AARP Vermont has an appealed a lower court decision in the case to the Vermont Supreme Court.
Vermont Gas says the expansion is part of a strategy to keep natural gas rates low and predictable, and argues that the state has on numerous occasions reviewed, litigated and approved the funding in question.
Attorneys are currently filing briefs in the case, in preparation for oral arguments before the Supreme Court this fall.
The case hinges on a pool of ratepayer money that Vermont Gas collected over the past six years called the System Expansion and Reliability Fund.
Money accumulated in that fund is used to “smooth” rates for Vermont Gas customers.
The System Expansion and Reliability Fund comes from $4.4 million collected annually from Vermont Gas ratepayers. This year the company spent $5.5 million of more than $20 million in the fund to prevent rates from going up.
There is upward pressure on rates as a result of a 41-mile pipeline expansion completed this year.
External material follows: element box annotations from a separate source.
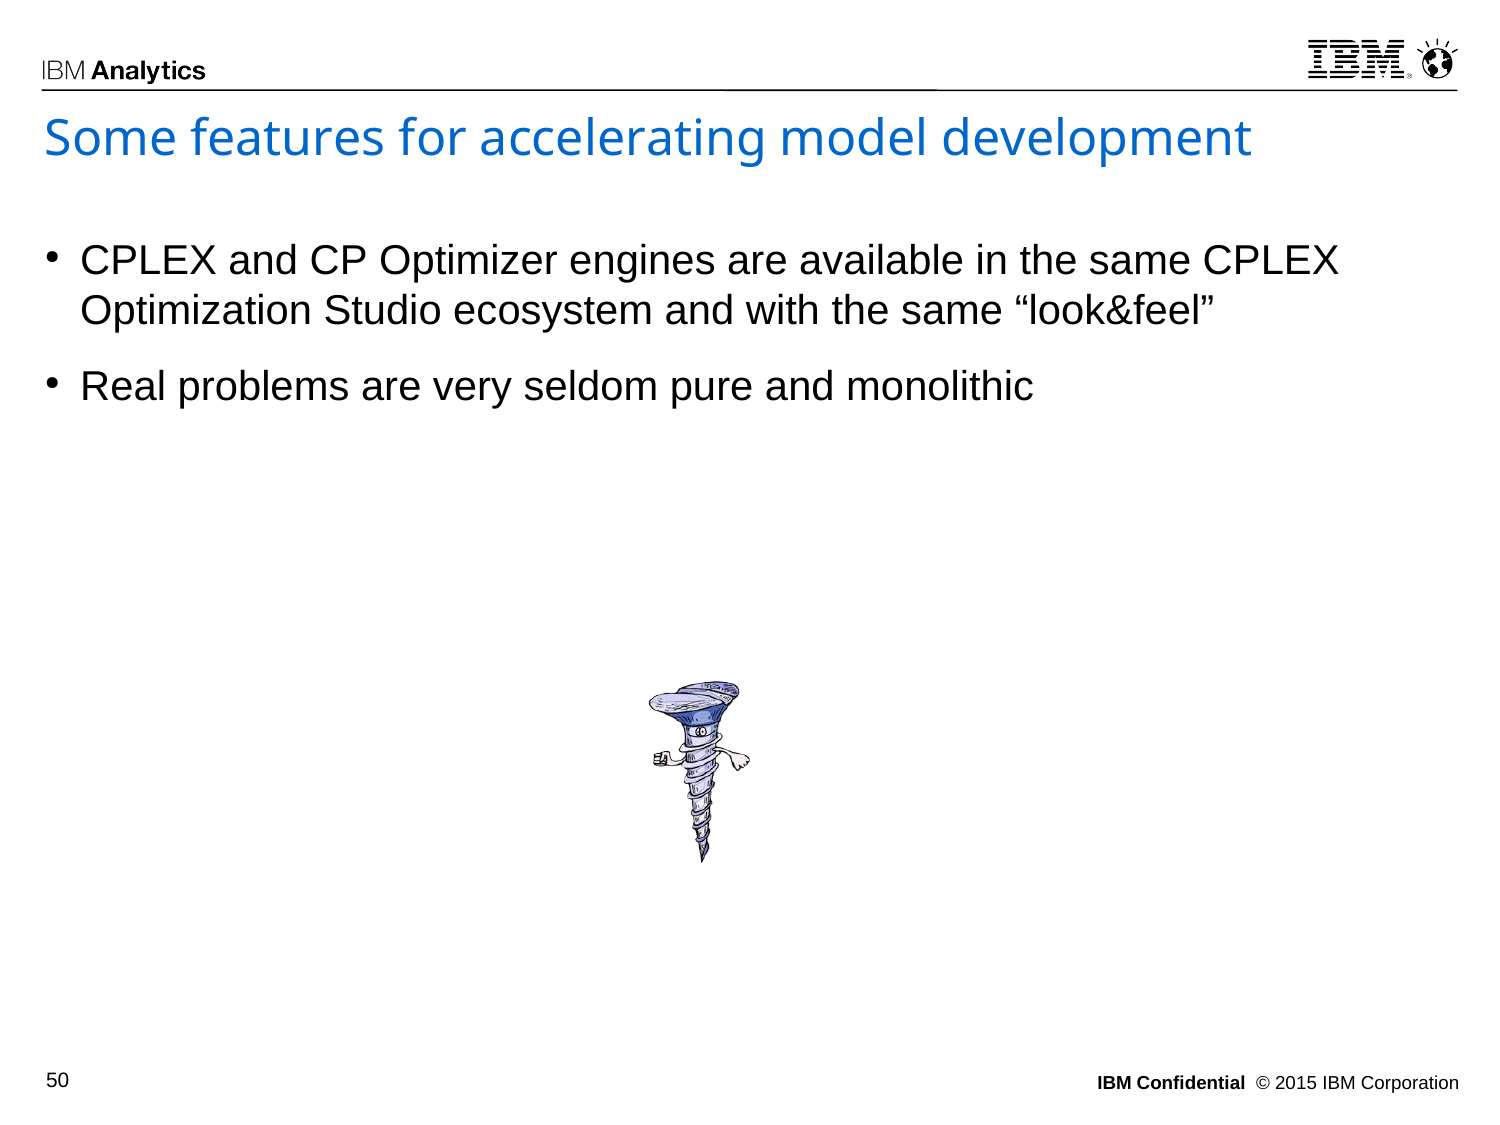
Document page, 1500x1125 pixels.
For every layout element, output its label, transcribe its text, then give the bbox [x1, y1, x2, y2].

picture [24, 42, 224, 99]
title Some features for accelerating model development [29, 97, 1500, 203]
list CPLEX and CP Optimizer engines are available in the same CPLEX Optimization Studio ecosystem and with the same “look&feel” Real problems are very seldom pure and monolithic [29, 224, 1426, 432]
picture [648, 678, 750, 865]
picture [1294, 24, 1469, 91]
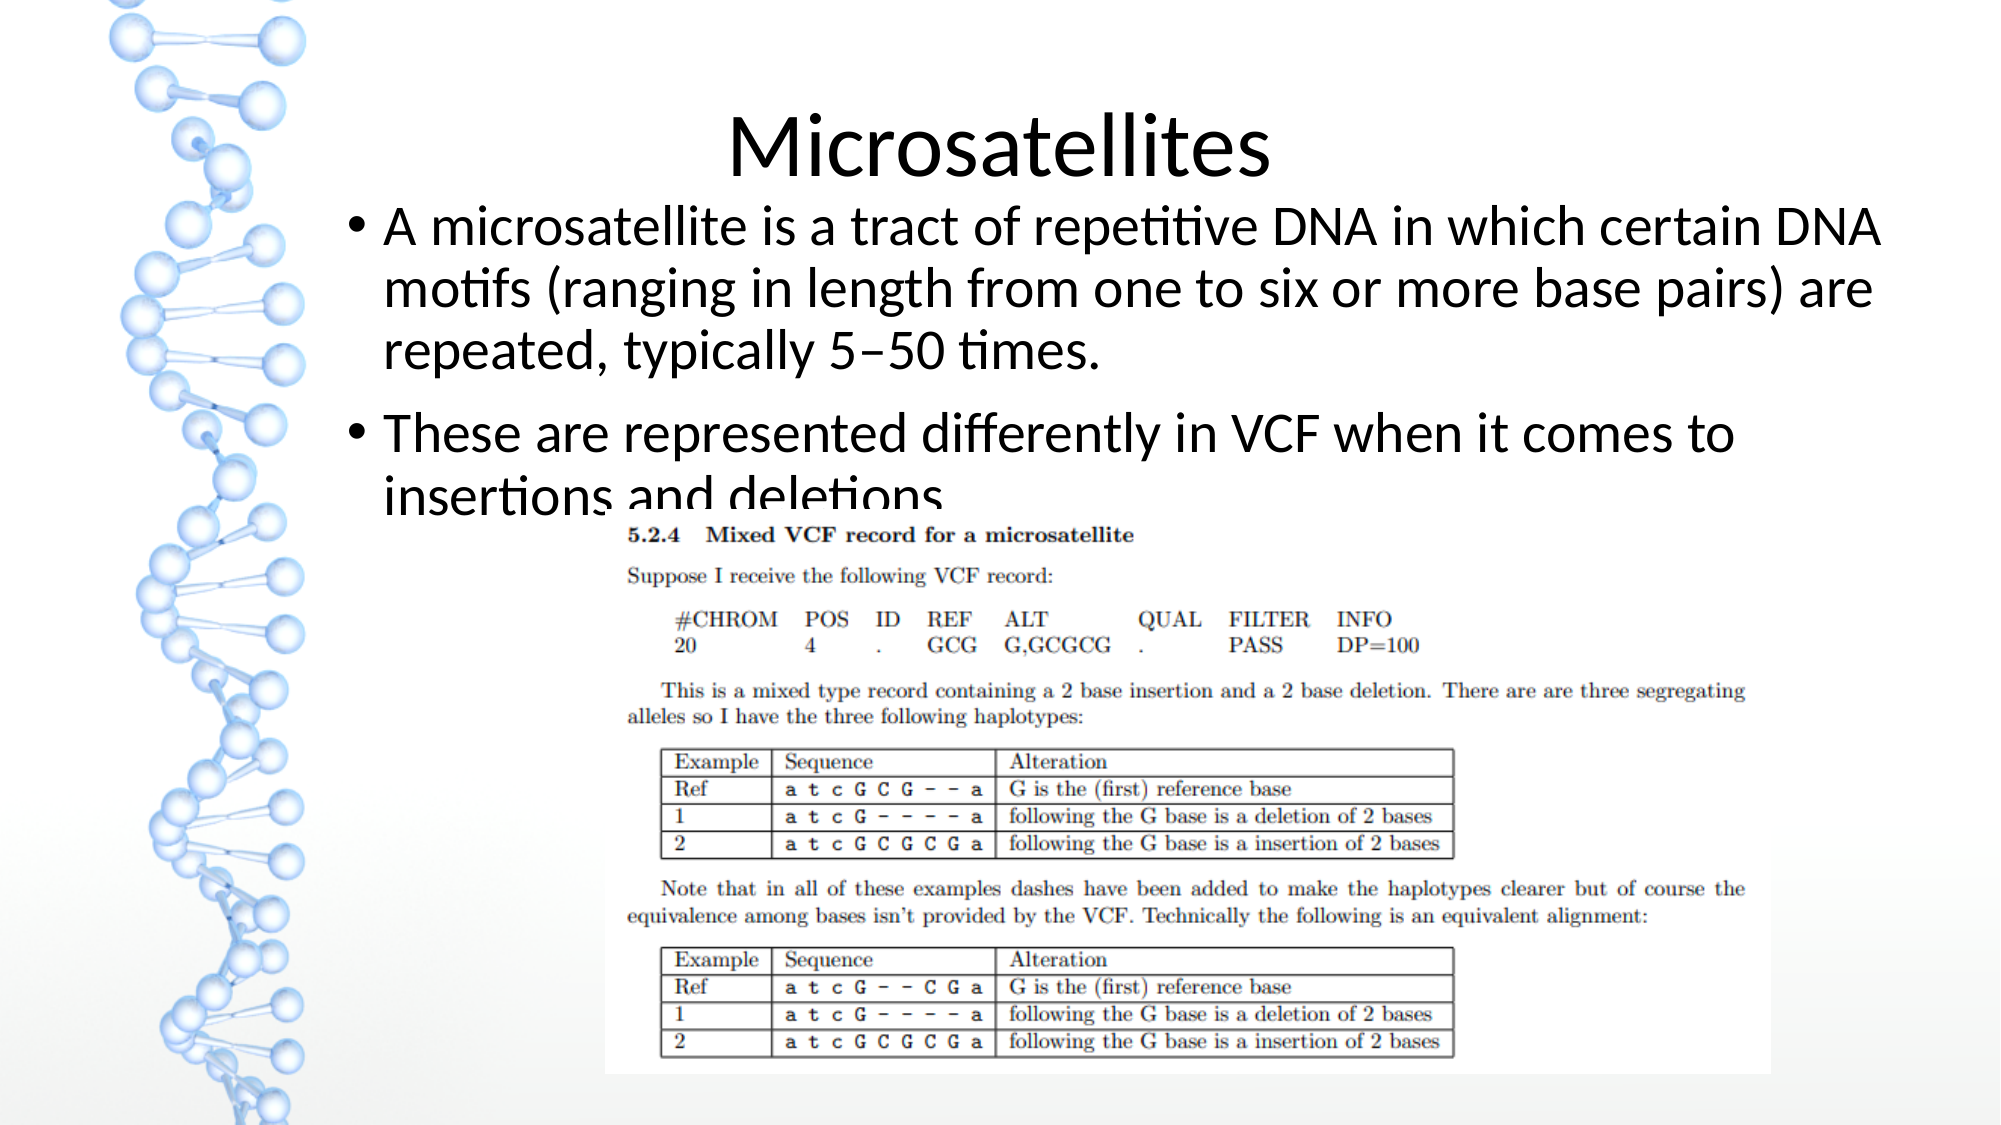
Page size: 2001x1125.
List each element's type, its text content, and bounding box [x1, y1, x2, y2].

title Microsatellites [137, 37, 1863, 256]
picture [0, 0, 2001, 1125]
list A microsatellite is a tract of repetitive DNA in which certain DNA motifs (ranging in length from one to six or more base pairs) are repeated, typically 5–50 times. These are represented differently in VCF when it comes to insertions and deletions [331, 188, 1940, 536]
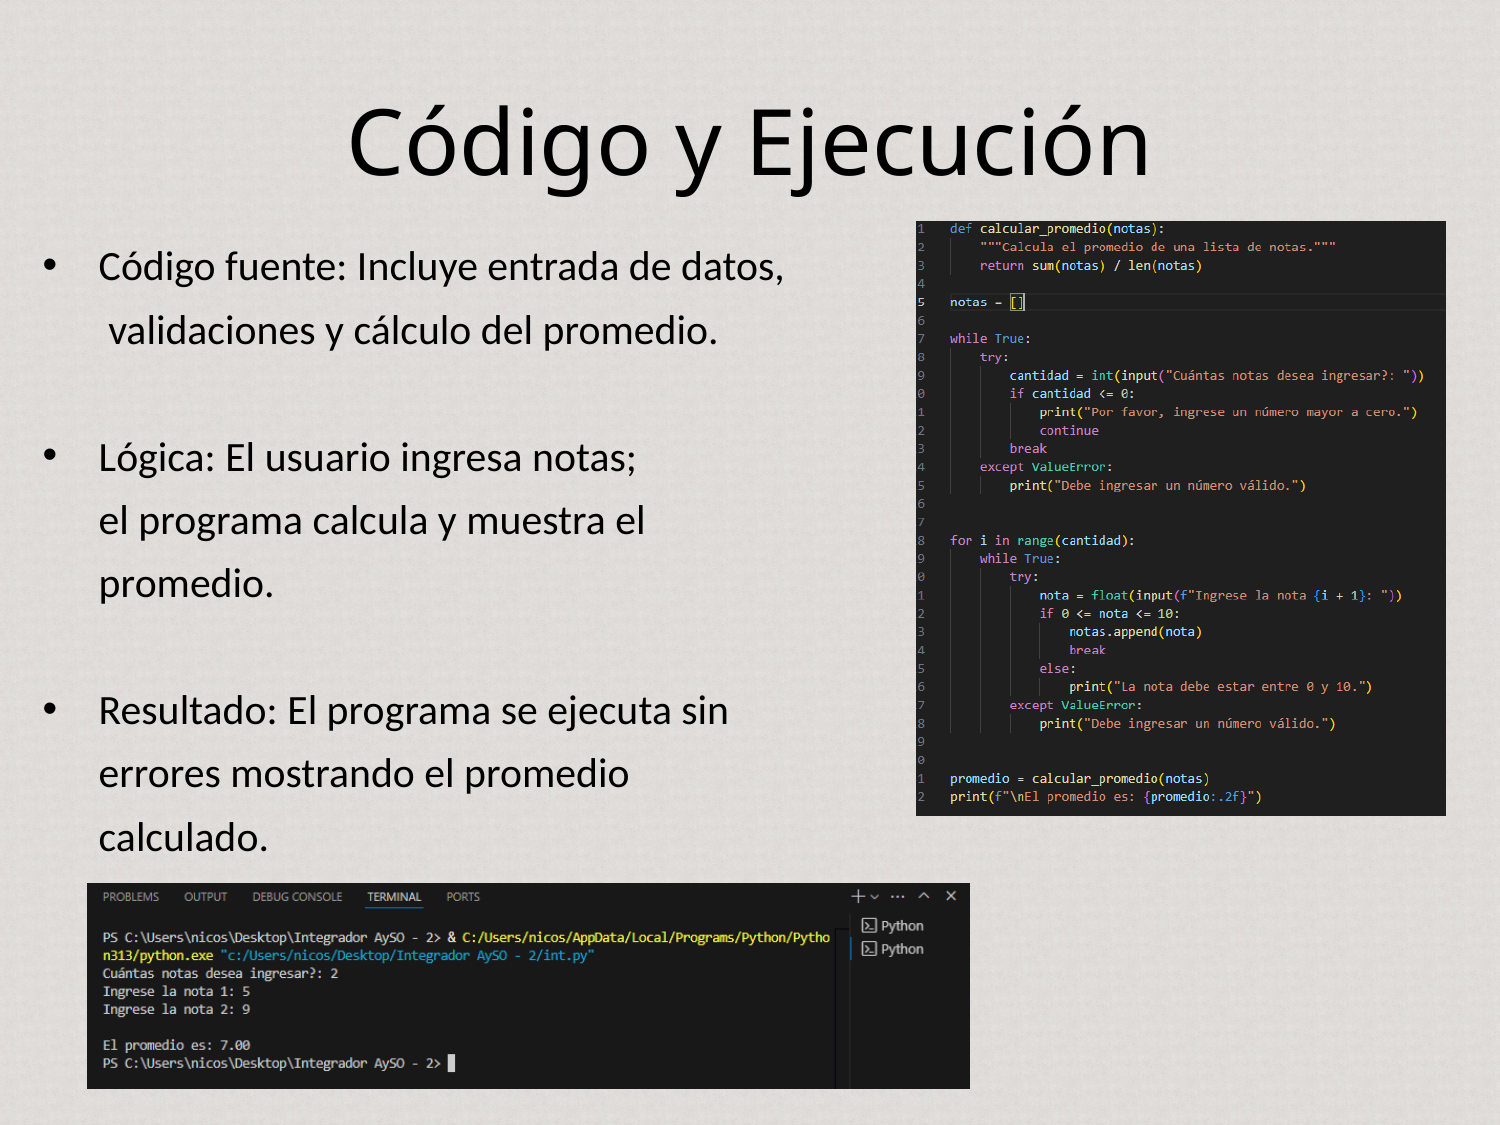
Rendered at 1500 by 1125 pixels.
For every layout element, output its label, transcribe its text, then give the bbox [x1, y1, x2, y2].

Ratepayers are on the hook for $134 million out of about $165 million for expansion costs.
Vermont Gas officials original told state regulators that the construction of the pipeline would cost $87 million.
Vermont Gas attorneys say the fund was created by the Public Utilities Commission (formerly the Public Service Board) to protect ratepayers from construction cost hikes.
Jim Dumont, an attorney representing AARP, countered that view, saying in an August brief that the law prohibits current ratepayers from being forced by a regulated monopoly to subsidize future Vermont Gas customers.
This matters to AARP because many of its members in Vermont live on a fixed incomes. Greg Marchildon, AARP’s Vermont state director, says current Vermont Gas customers in Chittenden County shouldn’t be forced to pay for a natural gas pipeline expansion in Addison County that they won’t benefit from.
In a reply filed September 18, Vermont Gas attorneys argue that multiple state entities have reviewed the company’s use of SERF money without objection. Furthermore, they contend, AARP has attempted already to litigate over the SERF question, and lost.
“The project has been reviewed thoroughly by our regulators three times and each time was found to be in the public good — meaning it’s a good investment for the state,” said VGS spokeswoman Beth Parent. “It will also bring a needed boost to the local economy and help businesses stay competitive in Addison County.”
Oral arguments in the case have not been scheduled, but are expected to take place later this fall.